Stored entries
··········
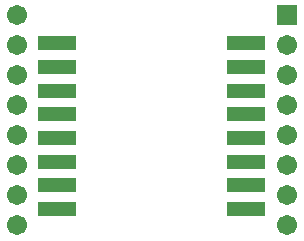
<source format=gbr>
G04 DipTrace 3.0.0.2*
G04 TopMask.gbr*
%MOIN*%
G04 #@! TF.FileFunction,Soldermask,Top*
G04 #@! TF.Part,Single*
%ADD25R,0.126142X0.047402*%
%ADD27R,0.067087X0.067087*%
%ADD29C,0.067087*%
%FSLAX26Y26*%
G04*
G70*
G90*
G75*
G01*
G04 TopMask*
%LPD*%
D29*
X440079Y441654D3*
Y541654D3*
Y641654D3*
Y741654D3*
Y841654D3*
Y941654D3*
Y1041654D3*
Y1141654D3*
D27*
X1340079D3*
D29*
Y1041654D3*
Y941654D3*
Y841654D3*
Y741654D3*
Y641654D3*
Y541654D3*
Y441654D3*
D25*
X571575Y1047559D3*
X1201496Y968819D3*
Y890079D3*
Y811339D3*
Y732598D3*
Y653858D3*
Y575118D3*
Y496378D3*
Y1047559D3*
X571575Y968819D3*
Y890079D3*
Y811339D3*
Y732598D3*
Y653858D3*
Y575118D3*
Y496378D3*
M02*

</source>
··········
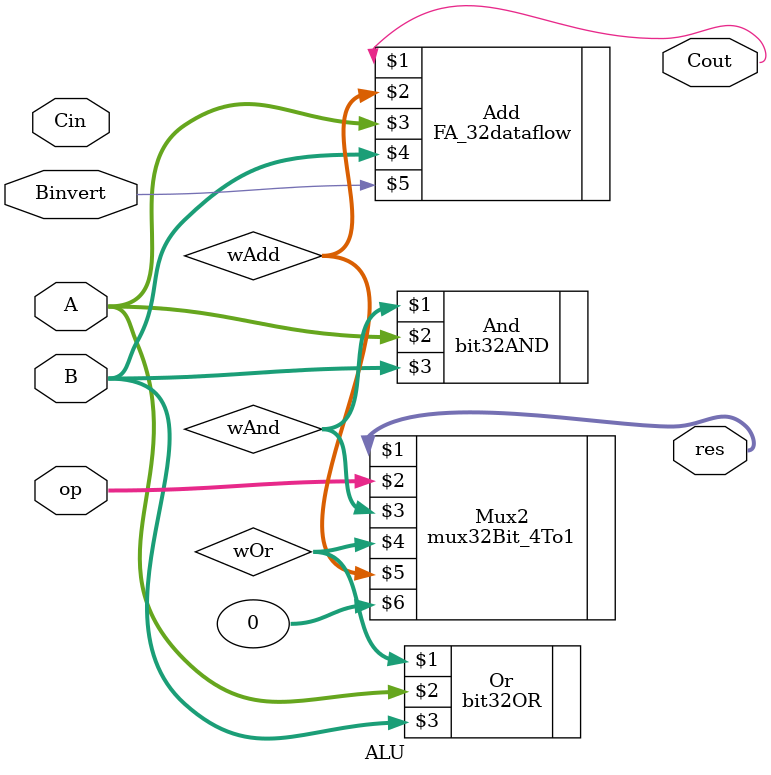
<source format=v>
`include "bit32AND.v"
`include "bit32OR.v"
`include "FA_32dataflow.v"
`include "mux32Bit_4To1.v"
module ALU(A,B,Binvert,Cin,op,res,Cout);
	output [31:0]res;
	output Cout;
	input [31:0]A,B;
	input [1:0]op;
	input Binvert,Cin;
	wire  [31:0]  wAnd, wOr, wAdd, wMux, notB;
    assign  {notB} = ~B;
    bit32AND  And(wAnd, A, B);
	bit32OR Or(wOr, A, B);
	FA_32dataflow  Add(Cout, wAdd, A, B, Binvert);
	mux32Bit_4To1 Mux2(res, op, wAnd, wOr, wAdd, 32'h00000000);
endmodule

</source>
··········
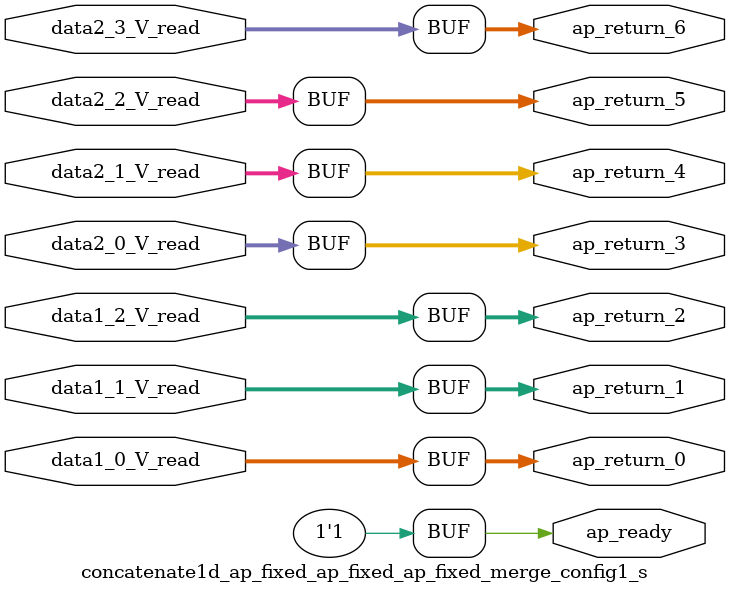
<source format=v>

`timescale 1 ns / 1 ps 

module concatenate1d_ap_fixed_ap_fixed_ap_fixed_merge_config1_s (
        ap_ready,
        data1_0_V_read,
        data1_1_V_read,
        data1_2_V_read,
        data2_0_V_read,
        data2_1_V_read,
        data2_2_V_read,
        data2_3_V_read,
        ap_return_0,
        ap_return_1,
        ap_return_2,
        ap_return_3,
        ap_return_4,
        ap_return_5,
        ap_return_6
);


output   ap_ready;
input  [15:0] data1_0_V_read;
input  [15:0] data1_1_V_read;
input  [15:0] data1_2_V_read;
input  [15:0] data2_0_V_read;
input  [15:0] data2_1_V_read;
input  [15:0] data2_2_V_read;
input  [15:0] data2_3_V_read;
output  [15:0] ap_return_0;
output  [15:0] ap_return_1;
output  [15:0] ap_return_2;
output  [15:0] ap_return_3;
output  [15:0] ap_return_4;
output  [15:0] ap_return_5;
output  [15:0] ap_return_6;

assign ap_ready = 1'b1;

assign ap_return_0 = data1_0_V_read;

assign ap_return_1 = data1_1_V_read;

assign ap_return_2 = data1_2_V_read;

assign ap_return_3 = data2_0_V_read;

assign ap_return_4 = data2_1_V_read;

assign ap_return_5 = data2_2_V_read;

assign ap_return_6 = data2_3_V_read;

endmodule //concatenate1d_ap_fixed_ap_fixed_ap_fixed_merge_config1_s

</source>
··········
▸ **ACTIVITY**
Pull each line containing "endmodule" from the records.

▸ **RESULT**
endmodule
endmodule //concatenate1d_ap_fixed_ap_fixed_ap_fixed_merge_config1_s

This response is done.